** Opening DATA EXCERPTS block **

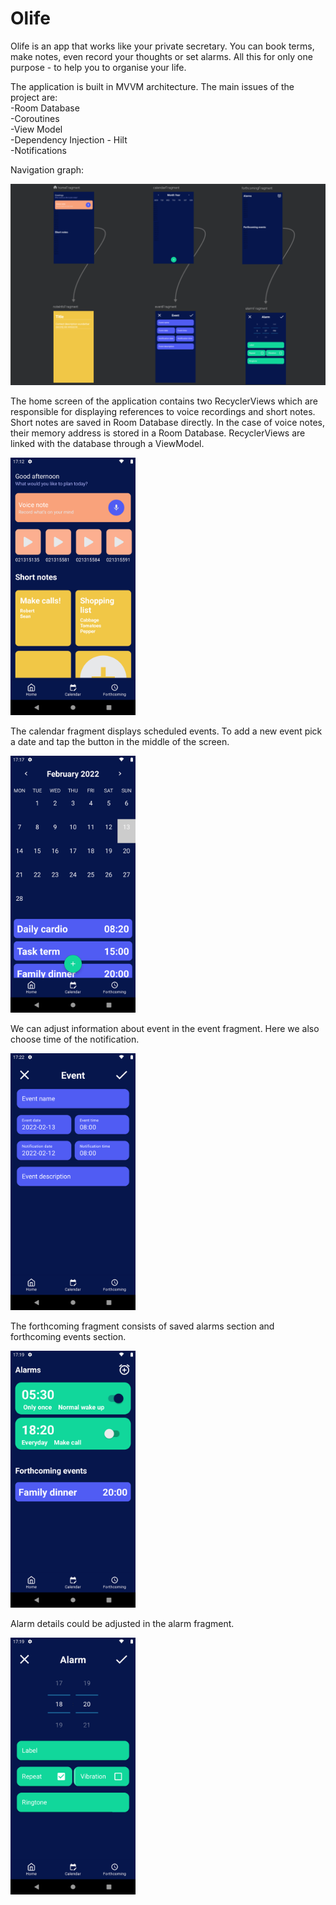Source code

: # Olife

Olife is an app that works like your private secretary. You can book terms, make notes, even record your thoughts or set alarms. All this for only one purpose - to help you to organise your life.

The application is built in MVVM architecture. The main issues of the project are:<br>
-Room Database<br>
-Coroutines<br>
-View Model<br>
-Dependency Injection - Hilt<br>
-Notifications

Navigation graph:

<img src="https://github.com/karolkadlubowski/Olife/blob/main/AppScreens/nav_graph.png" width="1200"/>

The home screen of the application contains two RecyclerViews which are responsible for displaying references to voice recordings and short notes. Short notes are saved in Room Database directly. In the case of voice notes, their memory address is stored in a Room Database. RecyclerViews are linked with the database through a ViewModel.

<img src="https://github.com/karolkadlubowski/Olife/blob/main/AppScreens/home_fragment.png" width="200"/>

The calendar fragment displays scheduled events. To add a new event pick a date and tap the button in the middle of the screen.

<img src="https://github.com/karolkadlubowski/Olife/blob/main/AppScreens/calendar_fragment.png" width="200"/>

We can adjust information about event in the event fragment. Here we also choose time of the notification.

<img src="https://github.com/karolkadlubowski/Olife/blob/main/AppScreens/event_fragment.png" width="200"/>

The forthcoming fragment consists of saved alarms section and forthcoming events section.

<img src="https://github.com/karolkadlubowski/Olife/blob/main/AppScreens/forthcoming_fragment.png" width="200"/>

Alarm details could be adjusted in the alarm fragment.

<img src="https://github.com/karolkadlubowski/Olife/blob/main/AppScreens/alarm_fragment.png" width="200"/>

** Closing DATA EXCERPTS block **

EXERCISE GOAL:
Your answer should consist only of the number of lines in the entries above that include "events".

COMPLETED EXERCISE:
2